The polyhedra we need are already defined in a Python module called

rbf (named for R. Buckminster Fuller -- because we're using his way

of nesting polyhedra, with the tetrahedron as our unit of volume). So

let's boot Python, grab a rhombic dodecahedron and cuboctahedron, and

scale up the former by scalefactor, and display them together using

Povray.

We've done stuff like this before:

>>> from rbf import *

>>> c = Cubocta() # grab a cuboctahedron

>>> r = Rhdodeca() # grab a rhombic dodecahedron

>>> r = r*scalefactor # scale r by the mystery number, make bigger

>>> c.volume

20.0

>>> r.volume

20.25

>>> c.volume/r.volume # what's the c:r volume ratio?

0.98765432098765427

>>> 80.0/81.0 # check! (matches the fact I gave you)

0.98765432098765427

>>> canvas2 = Povray("view2.pov") # initialize an output file

>>> c.display(canvas2) # write c to the file

rbf.Cubocta,0

>>> r.display(canvas2) # ...and r

rbf.Rhdodeca,0

>>> canvas2.close() # close the file and render

Here's the picture, upon rendering (with a caption added in

PaintShop):

http://www.inetarena.com/~pdx4d/ocn/graphics/c&r.gif

So now all we need are the XYZ coordinates of polyhedra c and r,

written out to a text file in the format Qhull expects. I'll give

you a clue as to how you might proceed. The following code will

output a list of either poly's XYZ coordinates. I don't show all

the XYZ tuples -- remember you'll be getting 12 and 14 for the

cuboctahedron and rhombic dodecahedron respectively.

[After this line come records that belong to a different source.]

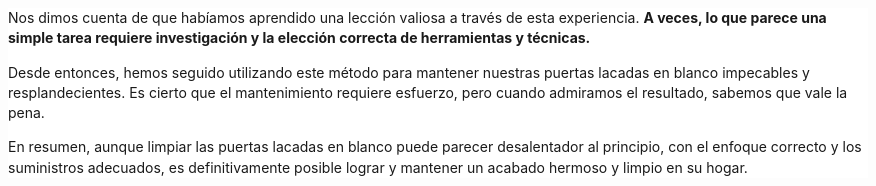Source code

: Nos dimos cuenta de que habíamos aprendido una lección valiosa a través de esta experiencia. **A veces, lo que parece una simple tarea requiere investigación y la elección correcta de herramientas y técnicas.**

Desde entonces, hemos seguido utilizando este método para mantener nuestras puertas lacadas en blanco impecables y resplandecientes. Es cierto que el mantenimiento requiere esfuerzo, pero cuando admiramos el resultado, sabemos que vale la pena.

En resumen, aunque limpiar las puertas lacadas en blanco puede parecer desalentador al principio, con el enfoque correcto y los suministros adecuados, es definitivamente posible lograr y mantener un acabado hermoso y limpio en su hogar.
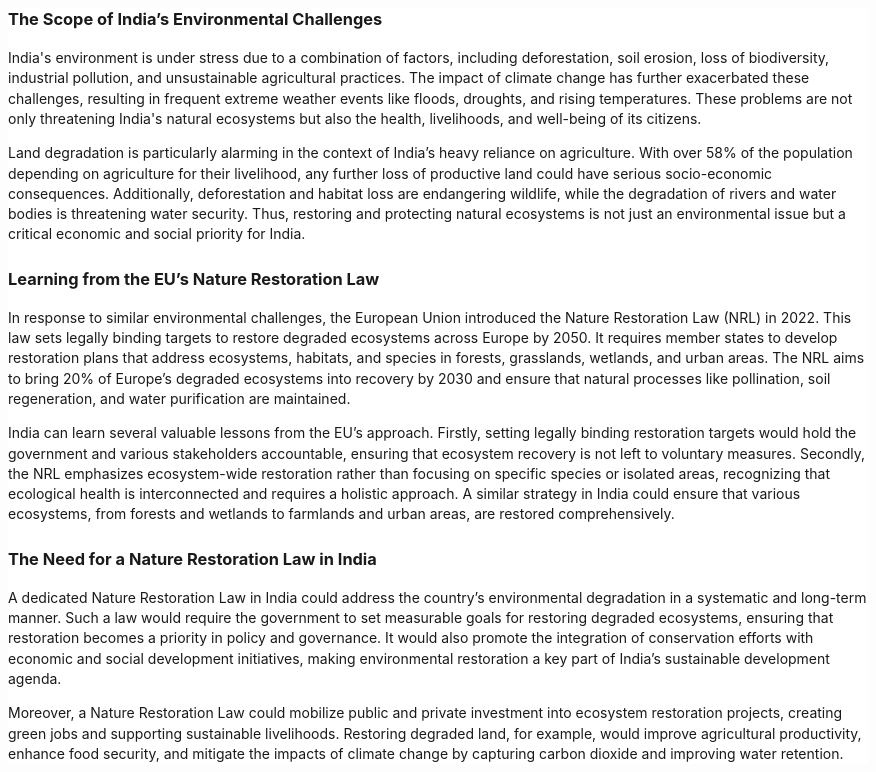 

### The Scope of India’s Environmental Challenges

India's environment is under stress due to a combination of factors, including deforestation, soil erosion, loss of biodiversity, industrial pollution, and unsustainable agricultural practices. The impact of climate change has further exacerbated these challenges, resulting in frequent extreme weather events like floods, droughts, and rising temperatures. These problems are not only threatening India's natural ecosystems but also the health, livelihoods, and well-being of its citizens.



Land degradation is particularly alarming in the context of India’s heavy reliance on agriculture. With over 58% of the population depending on agriculture for their livelihood, any further loss of productive land could have serious socio-economic consequences. Additionally, deforestation and habitat loss are endangering wildlife, while the degradation of rivers and water bodies is threatening water security. Thus, restoring and protecting natural ecosystems is not just an environmental issue but a critical economic and social priority for India.



### Learning from the EU’s Nature Restoration Law

In response to similar environmental challenges, the European Union introduced the Nature Restoration Law (NRL) in 2022. This law sets legally binding targets to restore degraded ecosystems across Europe by 2050. It requires member states to develop restoration plans that address ecosystems, habitats, and species in forests, grasslands, wetlands, and urban areas. The NRL aims to bring 20% of Europe’s degraded ecosystems into recovery by 2030 and ensure that natural processes like pollination, soil regeneration, and water purification are maintained.



India can learn several valuable lessons from the EU’s approach. Firstly, setting legally binding restoration targets would hold the government and various stakeholders accountable, ensuring that ecosystem recovery is not left to voluntary measures. Secondly, the NRL emphasizes ecosystem-wide restoration rather than focusing on specific species or isolated areas, recognizing that ecological health is interconnected and requires a holistic approach. A similar strategy in India could ensure that various ecosystems, from forests and wetlands to farmlands and urban areas, are restored comprehensively.



### The Need for a Nature Restoration Law in India

A dedicated Nature Restoration Law in India could address the country’s environmental degradation in a systematic and long-term manner. Such a law would require the government to set measurable goals for restoring degraded ecosystems, ensuring that restoration becomes a priority in policy and governance. It would also promote the integration of conservation efforts with economic and social development initiatives, making environmental restoration a key part of India’s sustainable development agenda.



Moreover, a Nature Restoration Law could mobilize public and private investment into ecosystem restoration projects, creating green jobs and supporting sustainable livelihoods. Restoring degraded land, for example, would improve agricultural productivity, enhance food security, and mitigate the impacts of climate change by capturing carbon dioxide and improving water retention.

>>> [getattr(i,'xyz') for i in c.vertices.values()]

[(0.70710678118654724, 0.70710678118654735, 0.0),

(-0.70710678118654735, -0.70710678118654724, 0.0),

(0.70710678118654724, -0.70710678118654724, 0.0),

(0.0, -0.70710678118654724, -0.70710678118654724),

(-0.70710678118654724, 0.70710678118654724, 0.0),

...]

>>> [getattr(i,'xyz') for i in r.vertices.values()]

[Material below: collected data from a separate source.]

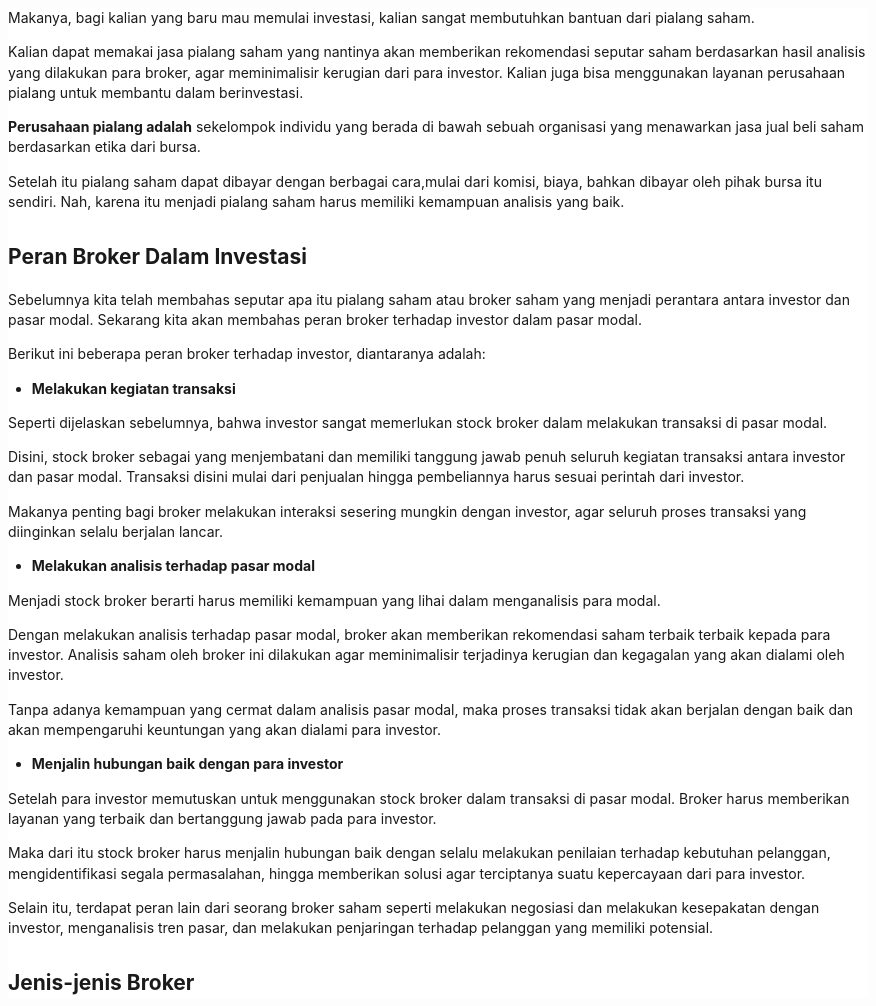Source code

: Makanya, bagi kalian yang baru mau memulai investasi, kalian sangat membutuhkan bantuan dari pialang saham. 

Kalian dapat memakai jasa pialang saham yang nantinya akan memberikan rekomendasi seputar saham berdasarkan hasil analisis yang dilakukan para broker, agar meminimalisir kerugian dari para investor. Kalian juga bisa menggunakan layanan  perusahaan pialang untuk membantu dalam berinvestasi.

**Perusahaan pialang adalah** sekelompok individu yang berada di bawah sebuah organisasi yang menawarkan jasa jual beli saham berdasarkan etika dari bursa.

Setelah itu pialang saham dapat dibayar dengan berbagai cara,mulai dari komisi, biaya, bahkan dibayar oleh pihak bursa itu sendiri. Nah, karena itu menjadi pialang saham harus memiliki kemampuan analisis yang baik.

## Peran Broker Dalam Investasi

Sebelumnya kita telah membahas seputar apa itu pialang saham atau broker saham yang menjadi perantara antara investor dan pasar modal. Sekarang kita akan membahas peran broker terhadap investor dalam pasar modal.

Berikut ini beberapa peran broker terhadap investor, diantaranya adalah:

* **Melakukan kegiatan transaksi**

Seperti dijelaskan sebelumnya, bahwa investor sangat memerlukan stock broker dalam melakukan transaksi di pasar modal.

Disini, stock broker sebagai yang menjembatani dan memiliki tanggung jawab penuh seluruh kegiatan transaksi antara investor dan pasar modal. Transaksi disini mulai dari penjualan hingga pembeliannya harus sesuai perintah dari investor.

Makanya penting bagi broker melakukan interaksi sesering mungkin dengan investor, agar seluruh proses transaksi yang diinginkan selalu berjalan lancar.

* **Melakukan analisis terhadap pasar modal**

Menjadi stock broker berarti harus memiliki kemampuan yang lihai dalam menganalisis para modal.

Dengan melakukan analisis terhadap pasar modal, broker akan memberikan rekomendasi saham terbaik terbaik kepada para investor. Analisis saham oleh broker ini dilakukan agar meminimalisir terjadinya kerugian dan kegagalan yang akan dialami oleh investor.

Tanpa adanya kemampuan yang cermat dalam analisis pasar modal, maka proses transaksi tidak akan berjalan dengan baik dan akan mempengaruhi keuntungan yang akan dialami para investor.

* **Menjalin hubungan baik dengan para investor**

Setelah para investor memutuskan untuk menggunakan stock broker dalam transaksi di pasar modal. Broker harus memberikan layanan yang terbaik dan bertanggung jawab pada para investor.

Maka dari itu stock broker harus menjalin hubungan baik dengan selalu melakukan penilaian terhadap kebutuhan pelanggan, mengidentifikasi segala permasalahan, hingga memberikan solusi agar terciptanya suatu kepercayaan dari para investor.

Selain itu, terdapat peran lain dari seorang broker saham seperti melakukan negosiasi dan melakukan kesepakatan dengan investor, menganalisis tren pasar, dan melakukan penjaringan terhadap pelanggan yang memiliki potensial.

## Jenis-jenis Broker 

[(0.0, 0.0, -1.0606601717798207), (-1.0606601717798207, 0.0, 0.0),

(0.0, -1.0606601717798207, 0.0), (0.0, 1.0606601717798207, 0.0),

(1.0606601717798207, 0.0, 0.0), ...]

So now your only job, after finding the mystery scale factor, is

to get these formatted the way we want in a text file. You may work

in pairs. See what you can accomplish in 45 minutes. If you're not

done by then, you might want to try finishing before our next lab,

which is when we'll boot Qhull, get an output file, and render the

result. I'll be available to provide more clues if you need them.